- **PROMPT**:
The data below should be copied out exactly, with its pictures omitted.

- **SOURCE MATERIAL**:

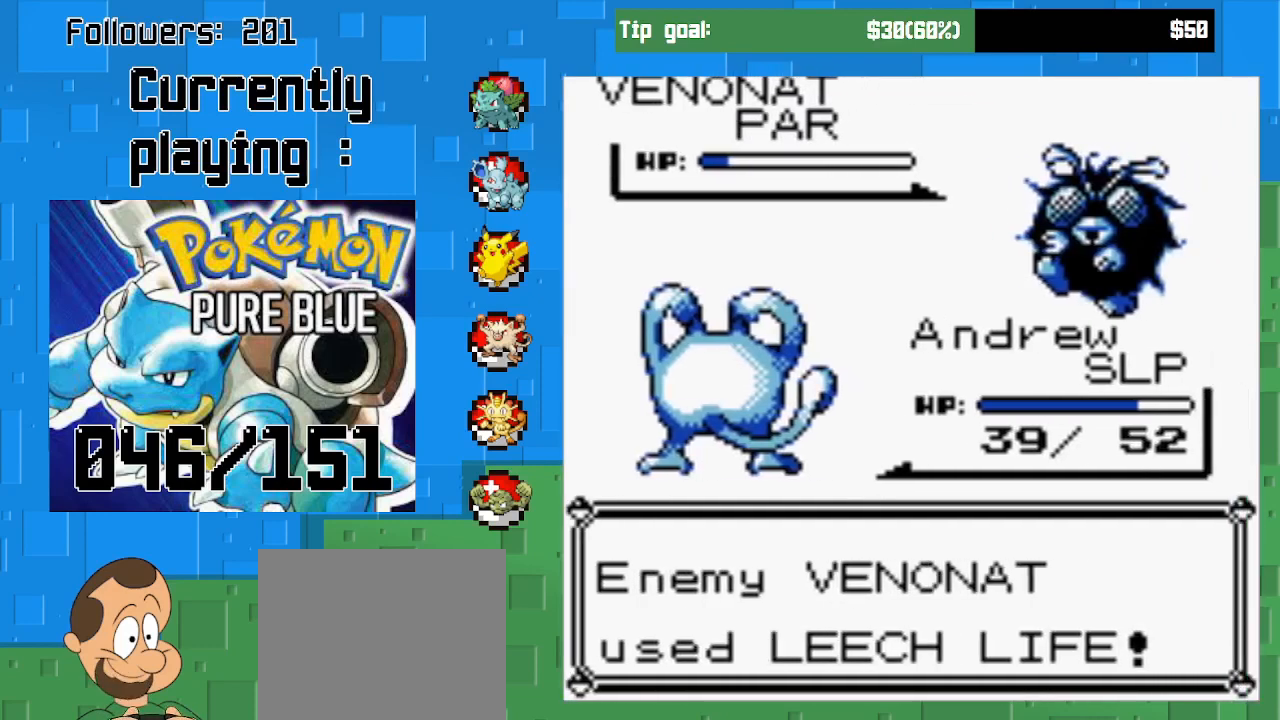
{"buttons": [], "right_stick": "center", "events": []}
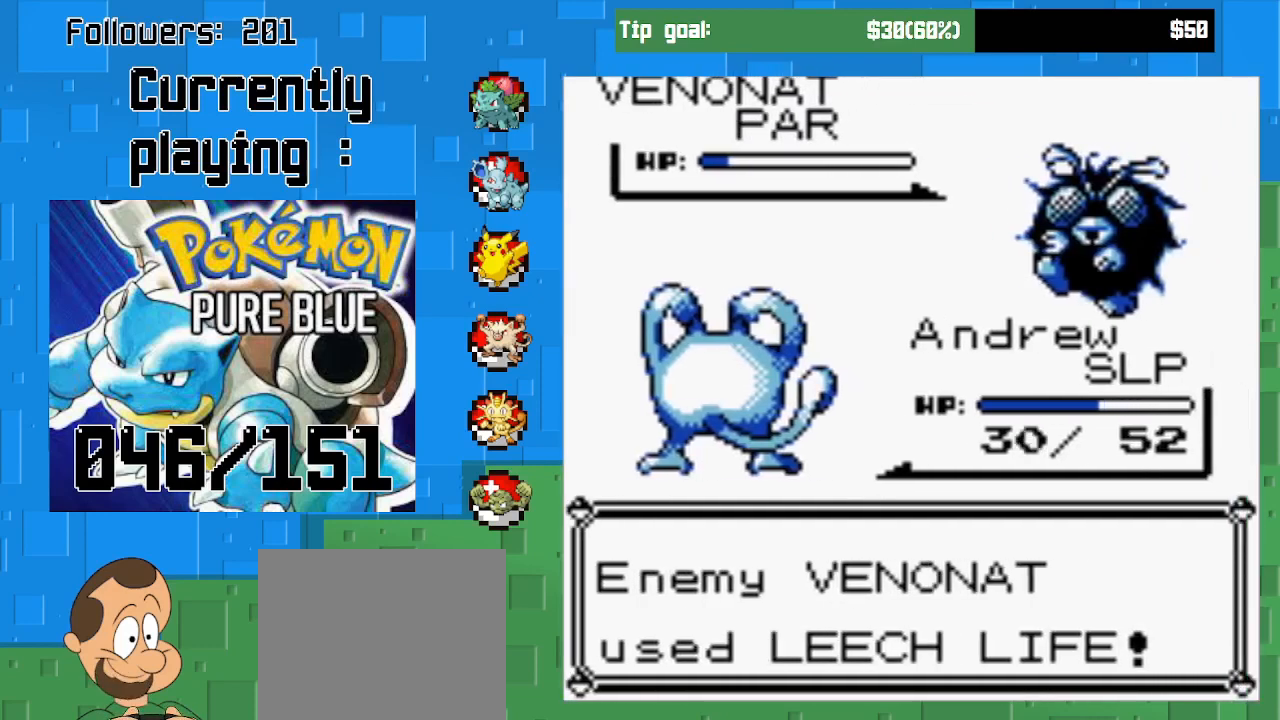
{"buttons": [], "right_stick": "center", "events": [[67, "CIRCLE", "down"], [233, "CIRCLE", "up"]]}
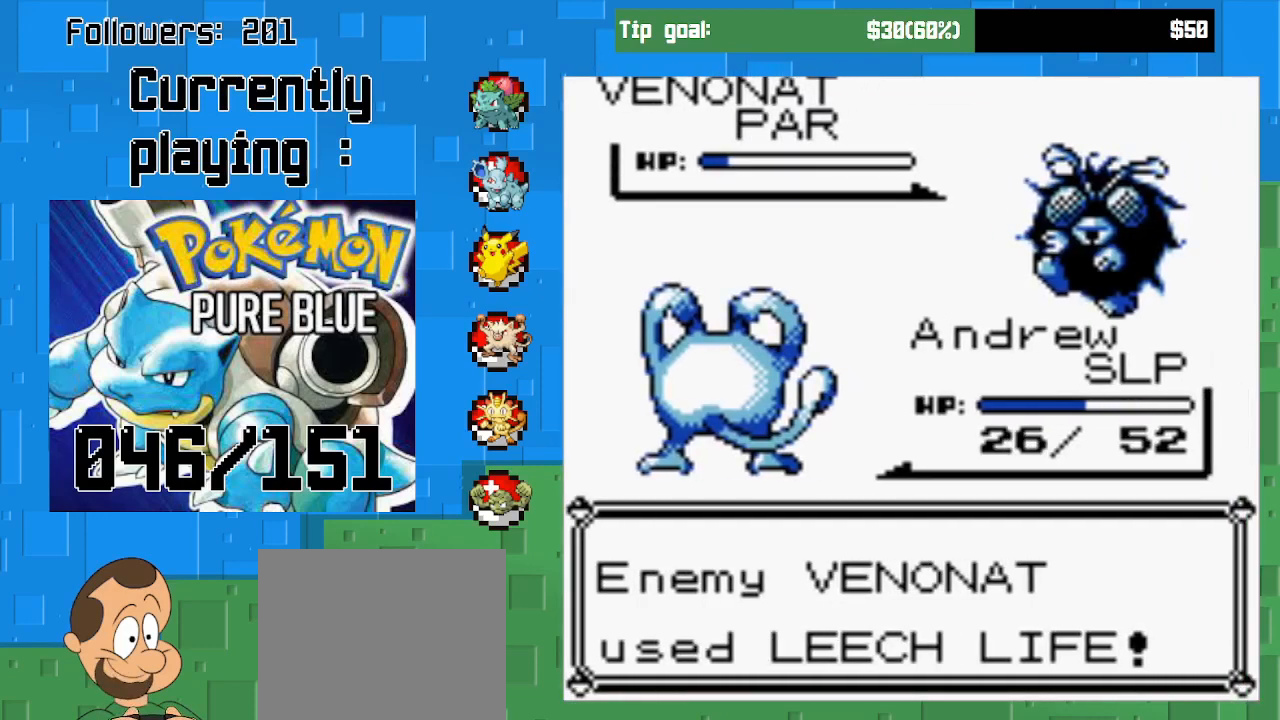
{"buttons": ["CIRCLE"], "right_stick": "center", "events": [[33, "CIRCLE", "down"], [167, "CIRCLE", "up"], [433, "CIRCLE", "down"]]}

- **OUTPUT BELOW**:
{"buttons": [], "right_stick": "center", "events": []}
{"buttons": [], "right_stick": "center", "events": [[67, "CIRCLE", "down"], [233, "CIRCLE", "up"]]}
{"buttons": ["CIRCLE"], "right_stick": "center", "events": [[33, "CIRCLE", "down"], [167, "CIRCLE", "up"], [433, "CIRCLE", "down"]]}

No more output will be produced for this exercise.